The web has also made every writer from every market a national writer. While this packs obvious benefits — you can read your hometown columnist — an opinion that might play well in the author’s home area, because it’s posted online, is also read by scold squads at national sports websites that impose their morality on their readership. This has the effect of neutering speech, or silencing it. Writes Curtis: “I suspect a lot of sportswriters who might be right-leaning either get on the train or don’t write about politics at all.”
And then there’s the “toy department” angle — the stigma sportswriters feel of being consigned to write about ephemera. Sports reporters have always wanted to be more than sports reporters, and many pine for a spot on the political beat.

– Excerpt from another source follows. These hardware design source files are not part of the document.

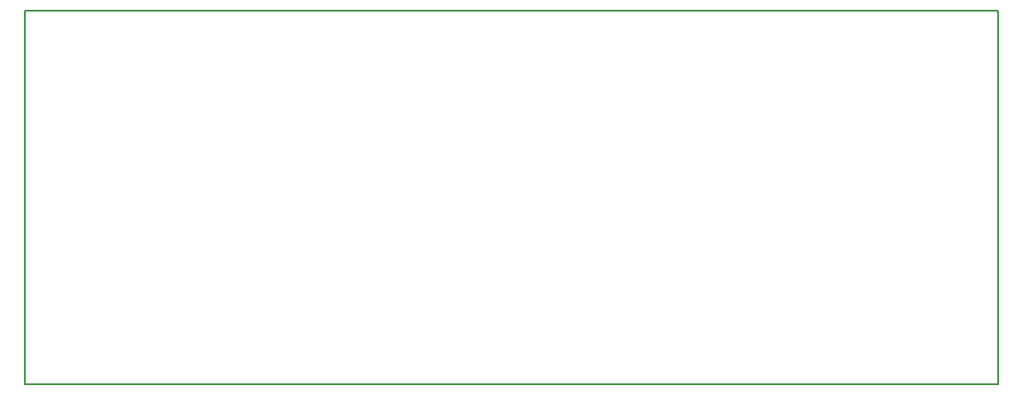
<source format=gbo>
G04 #@! TF.FileFunction,Legend,Bot*
%FSLAX46Y46*%
G04 Gerber Fmt 4.6, Leading zero omitted, Abs format (unit mm)*
G04 Created by KiCad (PCBNEW 4.0.7) date Wednesday, April 11, 2018 'AMt' 08:58:52 AM*
%MOMM*%
%LPD*%
G01*
G04 APERTURE LIST*
%ADD10C,0.100000*%
%ADD11C,0.150000*%
G04 APERTURE END LIST*
D10*
D11*
X113665000Y-129540000D02*
X206375000Y-129540000D01*
X113665000Y-93980000D02*
X206375000Y-93980000D01*
X113665000Y-93980000D02*
X113665000Y-129540000D01*
X206375000Y-93980000D02*
X206375000Y-129540000D01*
M02*

</source>
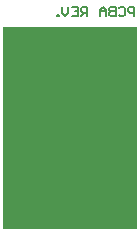
<source format=gbo>
G04*
G04 #@! TF.GenerationSoftware,Altium Limited,Altium Designer,21.6.1 (37)*
G04*
G04 Layer_Color=32896*
%FSLAX25Y25*%
%MOIN*%
G70*
G04*
G04 #@! TF.SameCoordinates,A58106A6-3A56-46F9-B803-770B48F501EE*
G04*
G04*
G04 #@! TF.FilePolarity,Positive*
G04*
G01*
G75*
%ADD13C,0.00787*%
%ADD186R,0.44500X0.67700*%
D13*
X281513Y294987D02*
Y298136D01*
X279938D01*
X279414Y297611D01*
Y296562D01*
X279938Y296037D01*
X281513D01*
X276265Y297611D02*
X276790Y298136D01*
X277839D01*
X278364Y297611D01*
Y295512D01*
X277839Y294987D01*
X276790D01*
X276265Y295512D01*
X275215Y298136D02*
Y294987D01*
X273641D01*
X273116Y295512D01*
Y296037D01*
X273641Y296562D01*
X275215D01*
X273641D01*
X273116Y297087D01*
Y297611D01*
X273641Y298136D01*
X275215D01*
X272067Y294987D02*
Y297087D01*
X271017Y298136D01*
X269968Y297087D01*
Y294987D01*
Y296562D01*
X272067D01*
X265770Y294987D02*
Y298136D01*
X264195D01*
X263671Y297611D01*
Y296562D01*
X264195Y296037D01*
X265770D01*
X264720D02*
X263671Y294987D01*
X260522Y298136D02*
X262621D01*
Y294987D01*
X260522D01*
X262621Y296562D02*
X261572D01*
X259472Y298136D02*
Y296037D01*
X258423Y294987D01*
X257373Y296037D01*
Y298136D01*
X256324Y294987D02*
Y295512D01*
X255799D01*
Y294987D01*
X256324D01*
D186*
X260050Y257750D02*
D03*
M02*

</source>
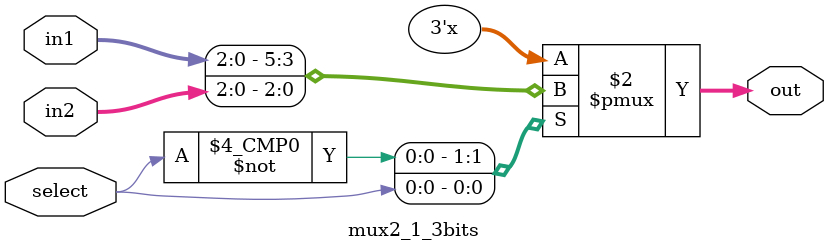
<source format=sv>
`timescale 1ns / 1ps


module mux2_1(input logic [15:0] in1, in2, 
    input logic select,
    output logic [15:0] out);
    always_comb begin
    case(select)
        1'b0: out = in1;
        1'b1: out = in2;
        default: out = 1'b0; // Default case, not strictly necessary for 1-bit sel
    endcase
end
endmodule
 

module mux2_1_3bits(input logic [2:0] in1, in2, 
    input logic select,
 output logic [2:0] out);
always_comb begin
    case(select)
        1'b0: out = in1;
        1'b1: out = in2;
        default: out = 1'b0; // Default case, not strictly necessary for 1-bit sel
    endcase
end
endmodule


</source>
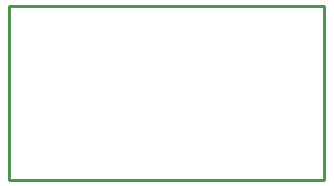
<source format=gm1>
G04*
G04 #@! TF.GenerationSoftware,Altium Limited,Altium Designer,23.3.1 (30)*
G04*
G04 Layer_Color=16711935*
%FSLAX43Y43*%
%MOMM*%
G71*
G04*
G04 #@! TF.SameCoordinates,B6646961-0515-45C1-A97A-8BA6F2ED6920*
G04*
G04*
G04 #@! TF.FilePolarity,Positive*
G04*
G01*
G75*
%ADD11C,0.254*%
D11*
X0Y14732D02*
X26670D01*
Y0D02*
Y14732D01*
X0Y0D02*
X26670D01*
X0D02*
Y14732D01*
M02*

</source>
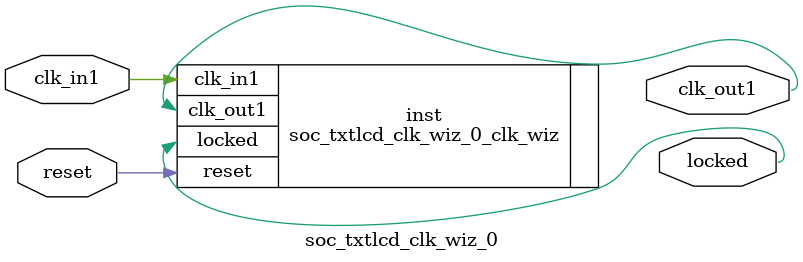
<source format=v>


`timescale 1ps/1ps

(* CORE_GENERATION_INFO = "soc_txtlcd_clk_wiz_0,clk_wiz_v6_0_15_0_0,{component_name=soc_txtlcd_clk_wiz_0,use_phase_alignment=true,use_min_o_jitter=false,use_max_i_jitter=false,use_dyn_phase_shift=false,use_inclk_switchover=false,use_dyn_reconfig=false,enable_axi=0,feedback_source=FDBK_AUTO,PRIMITIVE=MMCM,num_out_clk=1,clkin1_period=10.000,clkin2_period=10.000,use_power_down=false,use_reset=true,use_locked=true,use_inclk_stopped=false,feedback_type=SINGLE,CLOCK_MGR_TYPE=NA,manual_override=false}" *)

module soc_txtlcd_clk_wiz_0 
 (
  // Clock out ports
  output        clk_out1,
  // Status and control signals
  input         reset,
  output        locked,
 // Clock in ports
  input         clk_in1
 );

  soc_txtlcd_clk_wiz_0_clk_wiz inst
  (
  // Clock out ports  
  .clk_out1(clk_out1),
  // Status and control signals               
  .reset(reset), 
  .locked(locked),
 // Clock in ports
  .clk_in1(clk_in1)
  );

endmodule

</source>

The confluence of sports and politics scratches that itch and allows them to wax political all they want and remain in the sports department.
But Occam’s razor applies here. The principal reason sports reporting trends left is that sports reporters are lefties. They are simply the branch of social-justice-warrioring in journalism devoted to sports. They are the woke that write about sports.
Clay Travis is one boot kicking a hole in that woke world. In the Washington Post piece, Travis claimed the woke sports establishment was fighting for a mere 20 percent of the consumers of sports and sports reporting. “I think people are cutting each other left and right, battling to be the media company that serves that left-wing component.” On his website he elaborates: “I think [Outkick is] serving the 75 or 80% of sports fans who feel like sports has become far too serious and political.”
That 75 or 80 percent is a big, and good, number. Maybe the organs that dispense sports to us will see it and attempt to satisfy those customers.